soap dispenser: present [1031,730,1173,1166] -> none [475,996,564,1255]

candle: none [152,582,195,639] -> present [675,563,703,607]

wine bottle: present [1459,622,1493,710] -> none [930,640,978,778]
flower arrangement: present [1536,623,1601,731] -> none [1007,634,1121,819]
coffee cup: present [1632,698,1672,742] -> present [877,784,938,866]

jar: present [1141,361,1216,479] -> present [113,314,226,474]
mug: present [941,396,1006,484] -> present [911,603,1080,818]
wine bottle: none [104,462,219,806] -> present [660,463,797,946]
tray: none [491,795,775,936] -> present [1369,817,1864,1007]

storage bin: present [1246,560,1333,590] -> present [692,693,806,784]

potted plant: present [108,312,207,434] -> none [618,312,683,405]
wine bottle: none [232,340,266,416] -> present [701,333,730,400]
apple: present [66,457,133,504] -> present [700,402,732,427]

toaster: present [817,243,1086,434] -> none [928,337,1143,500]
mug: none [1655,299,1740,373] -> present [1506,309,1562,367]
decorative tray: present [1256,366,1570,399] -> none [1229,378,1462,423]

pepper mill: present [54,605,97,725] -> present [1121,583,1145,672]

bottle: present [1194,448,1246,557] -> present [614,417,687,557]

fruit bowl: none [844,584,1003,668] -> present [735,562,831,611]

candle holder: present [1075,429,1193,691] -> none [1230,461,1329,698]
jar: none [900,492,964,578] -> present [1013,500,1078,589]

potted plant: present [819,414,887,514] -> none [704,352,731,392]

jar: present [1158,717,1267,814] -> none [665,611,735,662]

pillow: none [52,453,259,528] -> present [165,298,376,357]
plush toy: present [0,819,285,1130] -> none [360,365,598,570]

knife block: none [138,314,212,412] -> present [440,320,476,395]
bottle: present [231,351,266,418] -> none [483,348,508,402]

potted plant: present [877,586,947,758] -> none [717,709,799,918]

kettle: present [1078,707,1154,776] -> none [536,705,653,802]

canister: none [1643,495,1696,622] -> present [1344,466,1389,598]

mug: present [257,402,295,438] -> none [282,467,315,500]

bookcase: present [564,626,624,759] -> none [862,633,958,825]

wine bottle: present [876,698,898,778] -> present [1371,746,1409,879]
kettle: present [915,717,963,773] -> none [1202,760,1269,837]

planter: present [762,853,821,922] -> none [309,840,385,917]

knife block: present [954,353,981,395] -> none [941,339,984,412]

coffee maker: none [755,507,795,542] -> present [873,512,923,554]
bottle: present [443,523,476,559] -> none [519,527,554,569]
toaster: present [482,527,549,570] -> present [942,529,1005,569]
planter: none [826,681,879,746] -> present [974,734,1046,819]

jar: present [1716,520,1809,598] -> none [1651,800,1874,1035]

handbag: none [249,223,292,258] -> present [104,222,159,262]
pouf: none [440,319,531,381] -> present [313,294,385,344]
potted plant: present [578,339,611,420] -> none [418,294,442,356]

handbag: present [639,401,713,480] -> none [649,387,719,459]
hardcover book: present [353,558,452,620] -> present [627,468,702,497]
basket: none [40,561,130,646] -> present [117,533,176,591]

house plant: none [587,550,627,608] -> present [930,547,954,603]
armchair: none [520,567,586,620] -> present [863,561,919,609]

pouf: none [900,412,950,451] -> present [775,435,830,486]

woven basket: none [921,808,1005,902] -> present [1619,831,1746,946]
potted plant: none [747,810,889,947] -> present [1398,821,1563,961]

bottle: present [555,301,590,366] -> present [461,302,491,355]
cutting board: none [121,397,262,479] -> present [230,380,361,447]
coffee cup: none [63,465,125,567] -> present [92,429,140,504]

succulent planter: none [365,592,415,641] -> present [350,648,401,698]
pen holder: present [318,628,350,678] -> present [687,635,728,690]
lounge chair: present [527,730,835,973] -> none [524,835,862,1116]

* * *

[Exercise details] Set down all of the data above, word for word.

[Solved problem]
soap dispenser: present [1031,730,1173,1166] -> none [475,996,564,1255]

candle: none [152,582,195,639] -> present [675,563,703,607]

wine bottle: present [1459,622,1493,710] -> none [930,640,978,778]
flower arrangement: present [1536,623,1601,731] -> none [1007,634,1121,819]
coffee cup: present [1632,698,1672,742] -> present [877,784,938,866]

jar: present [1141,361,1216,479] -> present [113,314,226,474]
mug: present [941,396,1006,484] -> present [911,603,1080,818]
wine bottle: none [104,462,219,806] -> present [660,463,797,946]
tray: none [491,795,775,936] -> present [1369,817,1864,1007]

storage bin: present [1246,560,1333,590] -> present [692,693,806,784]

potted plant: present [108,312,207,434] -> none [618,312,683,405]
wine bottle: none [232,340,266,416] -> present [701,333,730,400]
apple: present [66,457,133,504] -> present [700,402,732,427]

toaster: present [817,243,1086,434] -> none [928,337,1143,500]
mug: none [1655,299,1740,373] -> present [1506,309,1562,367]
decorative tray: present [1256,366,1570,399] -> none [1229,378,1462,423]

pepper mill: present [54,605,97,725] -> present [1121,583,1145,672]

bottle: present [1194,448,1246,557] -> present [614,417,687,557]

fruit bowl: none [844,584,1003,668] -> present [735,562,831,611]

candle holder: present [1075,429,1193,691] -> none [1230,461,1329,698]
jar: none [900,492,964,578] -> present [1013,500,1078,589]

potted plant: present [819,414,887,514] -> none [704,352,731,392]

jar: present [1158,717,1267,814] -> none [665,611,735,662]

pillow: none [52,453,259,528] -> present [165,298,376,357]
plush toy: present [0,819,285,1130] -> none [360,365,598,570]

knife block: none [138,314,212,412] -> present [440,320,476,395]
bottle: present [231,351,266,418] -> none [483,348,508,402]

potted plant: present [877,586,947,758] -> none [717,709,799,918]

kettle: present [1078,707,1154,776] -> none [536,705,653,802]

canister: none [1643,495,1696,622] -> present [1344,466,1389,598]

mug: present [257,402,295,438] -> none [282,467,315,500]

bookcase: present [564,626,624,759] -> none [862,633,958,825]

wine bottle: present [876,698,898,778] -> present [1371,746,1409,879]
kettle: present [915,717,963,773] -> none [1202,760,1269,837]

planter: present [762,853,821,922] -> none [309,840,385,917]

knife block: present [954,353,981,395] -> none [941,339,984,412]

coffee maker: none [755,507,795,542] -> present [873,512,923,554]
bottle: present [443,523,476,559] -> none [519,527,554,569]
toaster: present [482,527,549,570] -> present [942,529,1005,569]
planter: none [826,681,879,746] -> present [974,734,1046,819]

jar: present [1716,520,1809,598] -> none [1651,800,1874,1035]

handbag: none [249,223,292,258] -> present [104,222,159,262]
pouf: none [440,319,531,381] -> present [313,294,385,344]
potted plant: present [578,339,611,420] -> none [418,294,442,356]

handbag: present [639,401,713,480] -> none [649,387,719,459]
hardcover book: present [353,558,452,620] -> present [627,468,702,497]
basket: none [40,561,130,646] -> present [117,533,176,591]

house plant: none [587,550,627,608] -> present [930,547,954,603]
armchair: none [520,567,586,620] -> present [863,561,919,609]

pouf: none [900,412,950,451] -> present [775,435,830,486]

woven basket: none [921,808,1005,902] -> present [1619,831,1746,946]
potted plant: none [747,810,889,947] -> present [1398,821,1563,961]

bottle: present [555,301,590,366] -> present [461,302,491,355]
cutting board: none [121,397,262,479] -> present [230,380,361,447]
coffee cup: none [63,465,125,567] -> present [92,429,140,504]

succulent planter: none [365,592,415,641] -> present [350,648,401,698]
pen holder: present [318,628,350,678] -> present [687,635,728,690]
lounge chair: present [527,730,835,973] -> none [524,835,862,1116]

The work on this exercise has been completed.